Never trust user input doesn't mean never use user input; you need to use it carefully -- often that means restricting to acceptable values and lengths, (appropriate!) escaping, and passing through that it's user input to other functions (ex: sql placeholders). When functions do arcane things, and don't let you pass through that it's user provided, that's a red flag.
Note that a cookie that you set, and are now getting back IS user-input, unless you do something to validate that it's actually the value you set. (HMAC is a good start)
If your language can't deal with strings properly, I strongly suggest you not expose it to strings provided by users. If you do expose it to strings from users, at least you should sandbox your application as much as possible.
I advised someone doing their masters in information security as a mentor. My student did their dissertation on input scrubbing. We did quite extensive research on the subject, and we found out that a simple AWK program doing regular expression matching on the input, before passing it on to conventional scrubbers inside of languages like PHP virtually eliminated attack vectors. For three months we tried our very best to craft some SQL code to get by the AWK regex and we couldn't. Lesson learned.
Without meaning to be sarcastic (particularly because I found your post interesting), what lesson learned? A casual perusal of your post suggests the lesson "one can't craft SQL code to get by an AWK regex", but, of course, "what I can't do no-one can" is a bad lesson to learn in security.
The lesson we learned is that sometimes getting back to the roots (AWK) and using simple methods (regex) can be extremely effective. You are of course right that "what I can't do no-one can" is a bad thing.
IMO your lesson is to get to define a problem simply enough that you can apply a simple solution. This is not a given and usually needs serious design and project management skills.
Otherwise even your simple solution would be drawn in "can you support multi-byte characters ? Do you handle non unicode stuff ? What if it leaks in your layers if code before reaching your awk library ?" and other problems that abound in most mildy complex projects.
It is actionable, sort of, but it takes a lot of careful thinking about what you can safely do with data you do not trust.
----
* **REQUIRED WORK**: Copy the forum thread on handling untrusted user input word for word, from start to finish.

* **RAW DATA**:
----
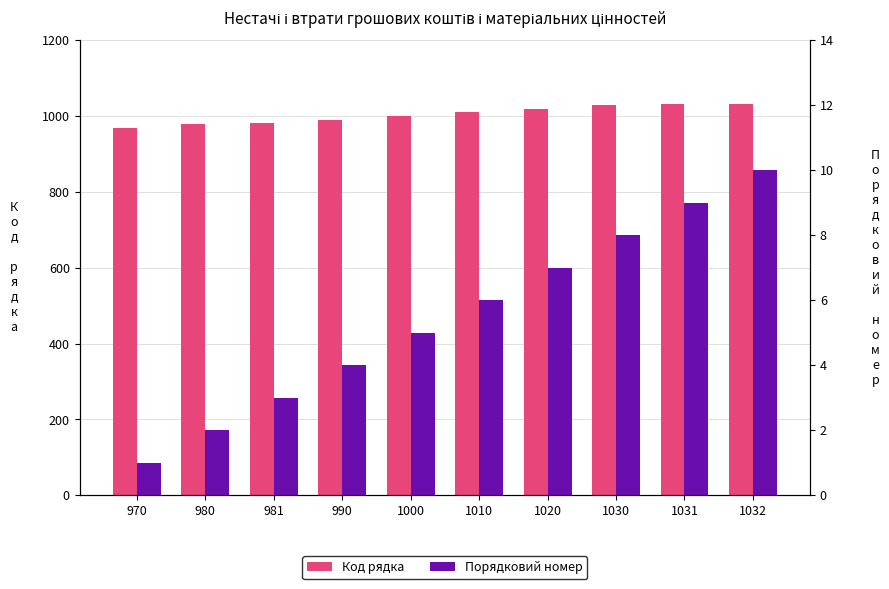

How many distinct data groups are displayed?

2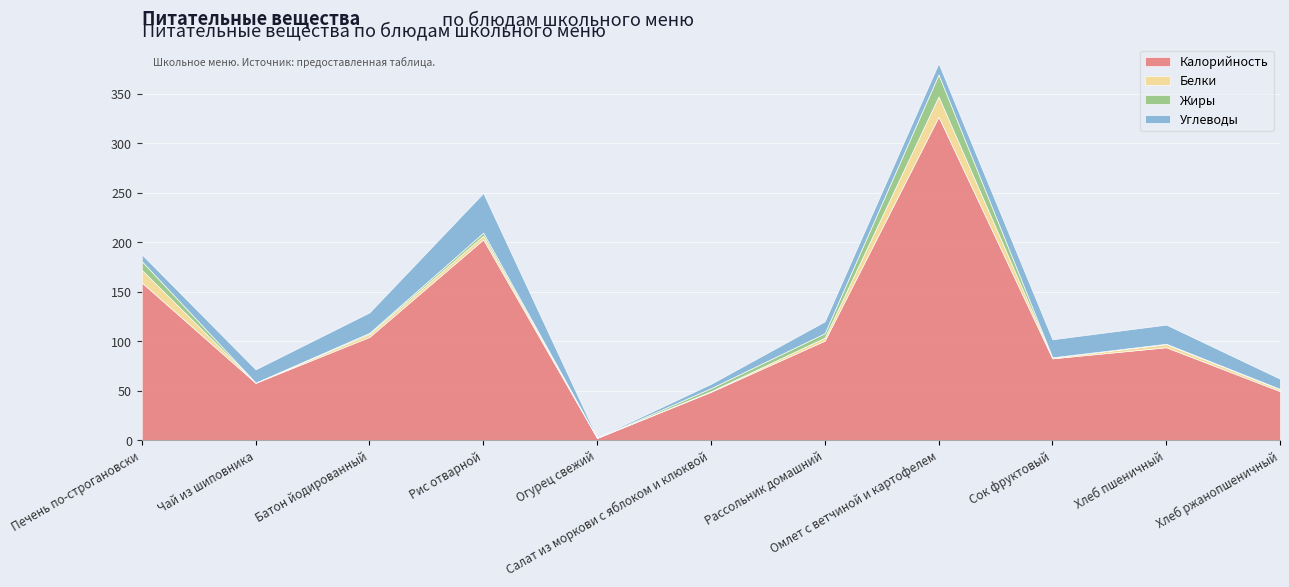

In Белки, how many points are higher than both neighbors (excluding endpoints)?

3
----
* **EXERCISE RESULT**:
Never trust user input doesn't mean never use user input; you need to use it carefully -- often that means restricting to acceptable values and lengths, (appropriate!) escaping, and passing through that it's user input to other functions (ex: sql placeholders). When functions do arcane things, and don't let you pass through that it's user provided, that's a red flag.
Note that a cookie that you set, and are now getting back IS user-input, unless you do something to validate that it's actually the value you set. (HMAC is a good start)
If your language can't deal with strings properly, I strongly suggest you not expose it to strings provided by users. If you do expose it to strings from users, at least you should sandbox your application as much as possible.
I advised someone doing their masters in information security as a mentor. My student did their dissertation on input scrubbing. We did quite extensive research on the subject, and we found out that a simple AWK program doing regular expression matching on the input, before passing it on to conventional scrubbers inside of languages like PHP virtually eliminated attack vectors. For three months we tried our very best to craft some SQL code to get by the AWK regex and we couldn't. Lesson learned.
Without meaning to be sarcastic (particularly because I found your post interesting), what lesson learned? A casual perusal of your post suggests the lesson "one can't craft SQL code to get by an AWK regex", but, of course, "what I can't do no-one can" is a bad lesson to learn in security.
The lesson we learned is that sometimes getting back to the roots (AWK) and using simple methods (regex) can be extremely effective. You are of course right that "what I can't do no-one can" is a bad thing.
IMO your lesson is to get to define a problem simply enough that you can apply a simple solution. This is not a given and usually needs serious design and project management skills.
Otherwise even your simple solution would be drawn in "can you support multi-byte characters ? Do you handle non unicode stuff ? What if it leaks in your layers if code before reaching your awk library ?" and other problems that abound in most mildy complex projects.
It is actionable, sort of, but it takes a lot of careful thinking about what you can safely do with data you do not trust.